Mijn vader en zijn broer hadden enkele oude fruitbomen omgehakt. De stammen lagen al een tijdje in de tuin toen Gerard aanbood ze samen met mij aan “bölkes” te zagen. Ik vond het prima en met de trekzaag togen wij aan het werk. Gerard was aanzienlijk sterker dan ik. Voortdurend spoorde hij mij aan met de opmerking “Jan, iej mot meer ropp’n”. Terwijl ik mijn best deed, hield hij er ineens mee op. Hij greep naar zijn borst en kreeg een grauw gezicht. Dit is mis, dacht ik. Hij strompelde naar de keuken van mijn oma en zeeg neer in de enorme stoel die mijn grootvader had toebehoord. Na wat water te hebben gedronken, knapte hij een beetje op en wilde naar huis. Hij heeft drie stappen buiten gezet en kwam toen weer naar binnen. Ondertussen had ik Hanna gewaarschuwd. Ze kwam ons jammerend gezelschap houden. “Oh, Gerrad, doe gees miej toch nich dood? Wat mok dan?”. Ik weet niet of ze op dat moment dacht aan de rekening van de pastoor, maar ik acht het niet onmogelijk. Uiteindelijk stierf Gerard, na voorzien te zijn van de sacramenten der stervenden, in het bed waar drie maanden daarvoor mijn opa was gestorven. Ik vond het maar macabre, maar mijn oma gaf geen krimp.
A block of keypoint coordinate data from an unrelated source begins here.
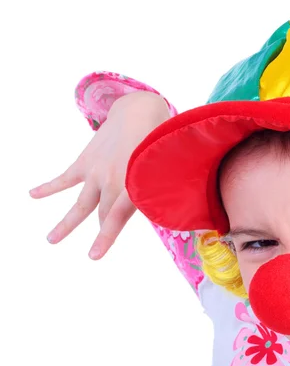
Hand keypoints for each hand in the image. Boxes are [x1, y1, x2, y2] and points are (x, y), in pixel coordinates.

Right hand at [30, 91, 170, 258]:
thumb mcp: (167, 165)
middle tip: (92, 255)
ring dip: (66, 223)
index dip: (106, 237)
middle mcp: (112, 179)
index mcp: (132, 182)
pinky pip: (64, 178)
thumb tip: (181, 209)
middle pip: (102, 214)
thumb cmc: (159, 140)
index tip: (94, 256)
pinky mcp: (86, 161)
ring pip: (80, 204)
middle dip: (100, 235)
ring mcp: (96, 171)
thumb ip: (165, 188)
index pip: (116, 216)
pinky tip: (32, 194)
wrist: (138, 109)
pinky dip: (48, 187)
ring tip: (50, 240)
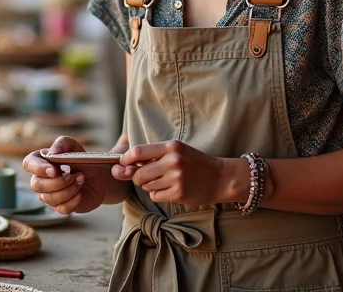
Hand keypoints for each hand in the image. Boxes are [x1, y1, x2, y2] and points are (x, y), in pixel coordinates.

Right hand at [22, 137, 107, 214]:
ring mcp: (48, 195)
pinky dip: (74, 201)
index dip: (38, 169)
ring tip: (80, 180)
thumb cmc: (82, 161)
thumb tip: (52, 152)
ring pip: (49, 198)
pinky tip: (81, 193)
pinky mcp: (59, 207)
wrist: (98, 178)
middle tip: (75, 175)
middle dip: (58, 181)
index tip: (54, 170)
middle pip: (36, 185)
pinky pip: (61, 209)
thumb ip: (63, 143)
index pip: (28, 164)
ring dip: (69, 189)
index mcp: (41, 161)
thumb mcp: (75, 147)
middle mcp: (40, 179)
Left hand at [116, 140, 243, 206]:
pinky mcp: (179, 193)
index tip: (123, 164)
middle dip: (139, 177)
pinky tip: (170, 190)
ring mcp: (176, 178)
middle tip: (149, 177)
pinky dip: (159, 194)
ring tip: (165, 181)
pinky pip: (155, 196)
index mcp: (171, 147)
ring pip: (146, 186)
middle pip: (139, 173)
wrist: (220, 178)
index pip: (137, 152)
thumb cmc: (194, 163)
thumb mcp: (177, 151)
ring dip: (150, 186)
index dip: (126, 160)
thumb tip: (124, 165)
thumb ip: (153, 155)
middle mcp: (172, 161)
Nadat Gerard was begraven ging Hanna niet meer om 8 uur naar de mis, maar naar het kerkhof. Daar bad ze in weer en wind bij het graf van haar geliefde. Het moet een grote liefde zijn geweest die echter geen voortbrengselen had opgeleverd. Op weg naar het kerkhof is ze een op een ochtend, in gedachten verzonken en diep voorovergebogen, door een auto gegrepen. Ze was op slag dood.
Het gerucht gaat dat ze al haar geld en bezittingen aan de kerk heeft vermaakt. Het kan kloppen want mijn oma moest in het vervolg de huishuur betalen aan het kerkbestuur. Zo heeft Hanna de donatie aan knopen weer goedgemaakt.
Tot zover dit verhaal van Jan Wiggers; misschien later nog wat meer van hem.
Voortmans Jan & Flutters Hanna
Het ouderlijk huis van Hennie Bijkerk (met zijn tweelingbroer Bennie, geboren in 1940) stond aan het begin van de Beerninksweg, net achter de spoorwegovergang aan de Bornerbroeksestraat. Op de plek van de genoemde woning, een z.g. spoorwachtershuis, stond later het klompenfabriekje van Roesink, dat al weer plaats heeft gemaakt voor een aantal woningen. Van Hennie ontving ik in februari jl. een uitvoerige brief met (nieuwe) bijzonderheden over bijnamen uit zijn buurt, maar ook over die uit zijn familie. O.a. over het geslacht Dreteler-ten Hove, zijn grootouders van moeders kant, met de bijnamen Voortmans Jan en Flutters Hanna, waarover Hennie in 1979 een alleraardigst (genealogisch) boekje schreef. Over de inhoud van dat boekje, met o.a. bijzonderheden over het nog in de buurt van de Hosbekkeweg aanwezige, voormalige boerderijtje van Dreteler, hoop ik in één van de nog volgende edities nader terug te komen.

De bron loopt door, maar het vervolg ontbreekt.